Ambient is a misnomer, for it suggests background music to be played while engaged in some other activity. ‘Alleviate’, Simon Templeton’s latest release, a collection of stand-alone piano miniatures, not thematically linked in any way, and mostly written during lockdown, merits attentive listening. The pieces have atmospheric, poetic titles such as Bending Light, By Moonlight or Halcyon, and the entire album is intended to “alleviate” negative or stressful feelings – from which most of us have suffered in a year dominated by the pandemic and its attendant anxieties.

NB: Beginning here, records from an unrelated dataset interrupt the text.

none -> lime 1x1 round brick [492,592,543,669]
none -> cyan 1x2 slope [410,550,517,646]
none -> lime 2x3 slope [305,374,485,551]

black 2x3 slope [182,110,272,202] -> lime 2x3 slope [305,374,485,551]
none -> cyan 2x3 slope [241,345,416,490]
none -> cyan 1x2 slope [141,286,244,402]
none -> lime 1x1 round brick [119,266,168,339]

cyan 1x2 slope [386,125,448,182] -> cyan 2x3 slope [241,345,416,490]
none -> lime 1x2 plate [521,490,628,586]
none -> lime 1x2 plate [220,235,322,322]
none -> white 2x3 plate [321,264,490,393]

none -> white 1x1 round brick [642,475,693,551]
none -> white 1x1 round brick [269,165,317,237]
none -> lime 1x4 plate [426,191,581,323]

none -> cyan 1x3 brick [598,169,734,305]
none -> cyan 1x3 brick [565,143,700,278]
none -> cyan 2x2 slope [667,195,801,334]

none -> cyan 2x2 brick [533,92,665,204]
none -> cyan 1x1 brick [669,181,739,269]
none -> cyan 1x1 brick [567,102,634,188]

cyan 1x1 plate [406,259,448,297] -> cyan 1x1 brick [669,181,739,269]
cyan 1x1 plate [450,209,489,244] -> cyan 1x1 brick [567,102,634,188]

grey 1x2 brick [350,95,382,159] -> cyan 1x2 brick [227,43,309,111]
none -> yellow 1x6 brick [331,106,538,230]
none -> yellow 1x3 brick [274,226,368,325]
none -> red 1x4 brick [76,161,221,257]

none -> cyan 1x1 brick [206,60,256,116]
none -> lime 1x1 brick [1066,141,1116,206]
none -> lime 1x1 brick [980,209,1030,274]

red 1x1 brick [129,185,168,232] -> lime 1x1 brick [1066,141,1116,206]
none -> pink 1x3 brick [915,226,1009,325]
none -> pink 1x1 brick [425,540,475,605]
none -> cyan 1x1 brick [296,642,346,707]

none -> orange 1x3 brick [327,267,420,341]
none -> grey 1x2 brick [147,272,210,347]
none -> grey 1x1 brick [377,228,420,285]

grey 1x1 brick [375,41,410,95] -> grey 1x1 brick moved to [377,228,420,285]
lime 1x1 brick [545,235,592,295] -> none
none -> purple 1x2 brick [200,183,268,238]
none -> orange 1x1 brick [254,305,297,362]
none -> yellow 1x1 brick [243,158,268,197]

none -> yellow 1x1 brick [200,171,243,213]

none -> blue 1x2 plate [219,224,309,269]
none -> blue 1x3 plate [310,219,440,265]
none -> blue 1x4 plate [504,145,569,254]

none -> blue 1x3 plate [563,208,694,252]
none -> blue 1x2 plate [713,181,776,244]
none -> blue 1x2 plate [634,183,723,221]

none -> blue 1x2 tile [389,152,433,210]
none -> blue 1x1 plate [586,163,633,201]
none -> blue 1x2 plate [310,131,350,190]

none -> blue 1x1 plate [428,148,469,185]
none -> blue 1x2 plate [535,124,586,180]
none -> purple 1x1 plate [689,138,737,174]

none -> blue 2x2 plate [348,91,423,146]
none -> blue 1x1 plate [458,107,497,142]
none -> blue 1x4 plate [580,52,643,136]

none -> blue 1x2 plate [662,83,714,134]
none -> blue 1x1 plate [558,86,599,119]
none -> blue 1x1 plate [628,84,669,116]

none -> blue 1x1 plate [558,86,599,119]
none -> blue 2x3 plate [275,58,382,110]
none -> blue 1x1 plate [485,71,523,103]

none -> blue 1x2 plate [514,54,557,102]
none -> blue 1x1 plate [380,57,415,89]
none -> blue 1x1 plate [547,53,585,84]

The music is immediately appealing – melodic and consonant with occasional unexpected harmonic shifts and colourful timbres redolent of Debussy, Ravel and Satie, as well as contemporary composers such as Philip Glass and Peteris Vasks. Many of the pieces are simply structured, using repetitive melodic fragments or loops, which provide the foundations over which other parts of the music are free to wander, almost improvisatory in tone.
Haven, the opening track, begins with a simple rising motif in the treble alone, its wistfulness emphasised by gentle rubato and supporting bass notes, before another repeating motif is introduced higher in the treble. Influx is more frenetic, its rapid repeated motifs embroidered with another melodic fragment in the treble. Bending Light is rather contemplative, with piquant harmonic shifts redolent of Philip Glass. Halfway through a new motif is introduced, delicate and transparent. Wise or Otherwise, The Fish and The Goose Soiree, a rather enigmatic, melancholic waltz, and Floating immediately reminded me of Satie’s aphoristic miniatures. Spirit spools and tinkles like a music box melody. By Moonlight and By Sunrise are both gently infused with jazz harmonies and repeated melodic fragments which are at once poignant and tender. Alleviate, the album’s title track, shimmers in the upper treble. Ebb/Flow has a stop-start hesitancy and the introspective atmosphere of a Chopin Nocturne. Halcyon‘s melody is centred around the tenor voice of the piano, accompaniment by a plangent, undulating bass line, almost Schumannesque in its romanticism.
Performed by the composer himself, the piano sound is clean, resonant and immediate, with a lovely glassy treble and a rich bass, best appreciated in the later tracks on the album. Each piece has an improvisatory flavour, underpinned by supple tempi and tasteful, uncontrived rubato.
Don’t put this on as background music. Take the time to listen to and appreciate it – you won’t be disappointed.